I think Lennon and I will probably try to make it work no matter what, but either of us can do the jobs we’re doing here from anywhere.
The only job that’s not movable is mine at Arbor Hills, so it feels like a no-brainer to try to make it work there, even if LA is objectively better.
Not to mention that I haven’t told Devin yet.
This is all so new still, but it feels strange keeping something so giant from the most important person in my life. What is she going to think?”
“I’m going to stop you right there,” Hannah interrupts. “Devin is important, but she can’t figure this out for you, either. It’s okay for you to take some happiness for yourself, Lark. You can’t always be doing everything for other people.”
“Ugh, did you and Lennon talk, or something? He more or less told me the same thing,” I grumble.
“He’s a smart man.”
I sigh deeply. “I’m stuck,” I admit. I bite my lip, wondering if I should let her in on the next part or not.

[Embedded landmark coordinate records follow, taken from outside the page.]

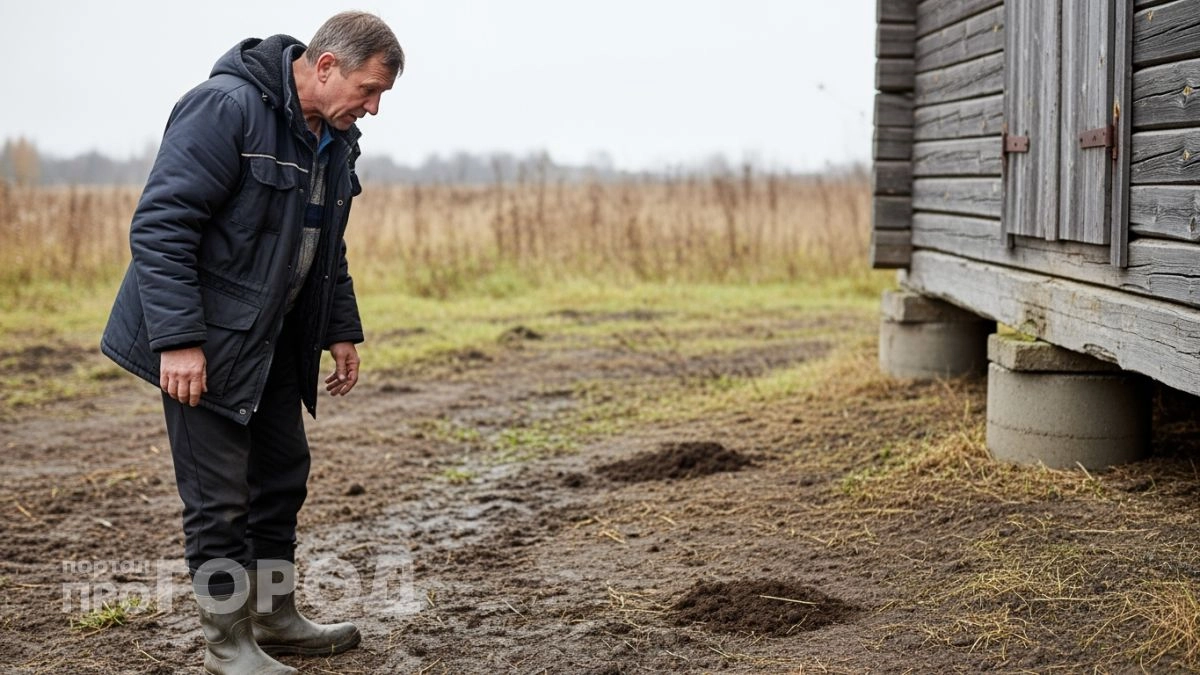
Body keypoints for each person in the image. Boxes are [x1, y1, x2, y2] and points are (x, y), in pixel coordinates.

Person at [101, 12, 403, 674]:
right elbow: (161, 225)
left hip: (271, 343)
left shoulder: (334, 138)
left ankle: (275, 616)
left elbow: (327, 244)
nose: (375, 108)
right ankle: (227, 644)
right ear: (326, 67)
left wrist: (340, 329)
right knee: (219, 497)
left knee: (282, 475)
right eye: (370, 89)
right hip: (202, 345)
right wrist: (178, 339)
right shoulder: (226, 108)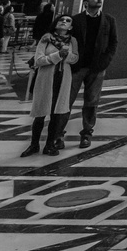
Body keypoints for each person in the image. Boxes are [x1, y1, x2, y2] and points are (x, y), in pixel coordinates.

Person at [24, 15, 79, 156]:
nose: (64, 22)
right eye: (61, 20)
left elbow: (74, 58)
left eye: (68, 21)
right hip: (46, 77)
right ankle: (34, 144)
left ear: (71, 27)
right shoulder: (46, 38)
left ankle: (50, 144)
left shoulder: (72, 40)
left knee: (57, 114)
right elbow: (39, 60)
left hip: (63, 78)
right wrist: (58, 55)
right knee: (40, 113)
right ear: (55, 24)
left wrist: (65, 55)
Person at [70, 0, 120, 149]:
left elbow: (113, 42)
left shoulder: (109, 20)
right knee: (66, 100)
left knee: (92, 101)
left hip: (97, 67)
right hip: (77, 66)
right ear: (86, 3)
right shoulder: (76, 20)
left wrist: (105, 62)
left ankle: (87, 132)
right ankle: (58, 134)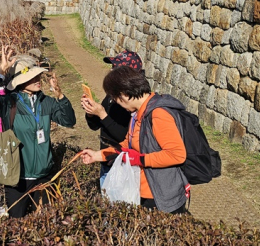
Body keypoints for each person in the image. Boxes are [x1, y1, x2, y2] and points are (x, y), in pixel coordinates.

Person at [0, 45, 76, 218]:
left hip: (44, 176)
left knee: (48, 224)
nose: (37, 79)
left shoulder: (46, 102)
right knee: (18, 225)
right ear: (20, 82)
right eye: (31, 77)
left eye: (37, 75)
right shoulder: (9, 103)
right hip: (18, 178)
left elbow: (69, 121)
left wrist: (61, 96)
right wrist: (0, 71)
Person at [80, 65, 189, 214]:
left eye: (114, 98)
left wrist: (140, 160)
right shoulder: (138, 114)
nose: (115, 103)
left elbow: (177, 154)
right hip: (142, 192)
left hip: (161, 198)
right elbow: (127, 145)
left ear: (123, 95)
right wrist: (98, 155)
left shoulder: (158, 114)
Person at [81, 50, 144, 188]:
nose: (112, 72)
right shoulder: (112, 95)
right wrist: (91, 113)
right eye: (113, 68)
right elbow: (96, 126)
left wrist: (102, 114)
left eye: (117, 69)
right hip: (107, 159)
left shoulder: (134, 102)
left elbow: (123, 136)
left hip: (123, 165)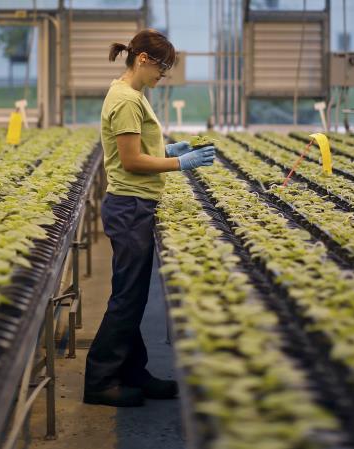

But she’s my only friend back home, and I need advice, so I say quietly, “I watched Lennon’s parents make decisions that didn’t have him in mind all through high school, and I’ve seen how it still affects him, even now.
” I close my eyes against the image of Lennon standing in the open door, eyes bloodshot and shoulders slumped. “I don’t want to do that to Devin.”
Hannah isn’t completely in the dark about this.
I’ve told her before about Lennon’s parents and their nomadic nature.
I’d be lying if I said that wasn’t a big deciding factor in my staying in Michigan through the divorce.
I wanted Devin to have some consistency.
I’m just a little unclear now about whether or not she’ll still need it while she’s away at school.
And yet a nagging voice in the back of my head is telling me that leaving Lennon in LA now that we’ve started this won’t end well for him, either.
I open my eyes. “I don’t want to leave him. I’d never leave him. We’ll always be friends,” I clarify uselessly. “But…you know.”
She nods and draws in a long breath through her nose, which is something I’ve seen her do with students who aren’t quite getting the point. “You do notice none of the things you’ve said are about you or what you want, right?”
I blink rapidly because no, I hadn’t noticed that. Lennon and Devin are so inextricably wound up with me that I almost wonder what would be left if I pulled the threads of them out of the fabric of my being.
As if Hannah can read that realization on my face, she hums. “You’ve got some soul-searching to do.”
“Thanks for the help,” I intone.
“Anytime!” she says brightly. “So, have you had an occasion to wear that bombshell bathing suit I picked out for you yet?” She waggles her eyebrows as Lennon’s door swings open.
“Bombshell bathing suit?” he asks from the doorway, his own sandy eyebrows raised in curiosity.
Hannah’s face lights up. “Oh my god. Is that Hot Lennon?”
“Hot Lennon?” He can barely hide the smirk creeping across his features.
I roll my eyes. “Careful, Hannah. His ego really can’t take much more inflation before it bursts.”
In several long strides, he crosses from his bedroom to the couch, where he plops unceremoniously next to me. He leans right into my space so he can see the phone screen. His cheek is practically pressing against mine, and he slings an arm over my shoulders to squeeze me in tight.
“Oh my god, Lark.” Hannah fans herself. “He’s even hotter than that picture on your desk.”
Lennon turns so his lips are brushing against my ear. “You have a picture of me on your desk?”
I eye him sidelong. “Why wouldn’t I?”
His goofy grin spreads even wider, and I have to roll my lips together to keep myself from kissing it right off his face.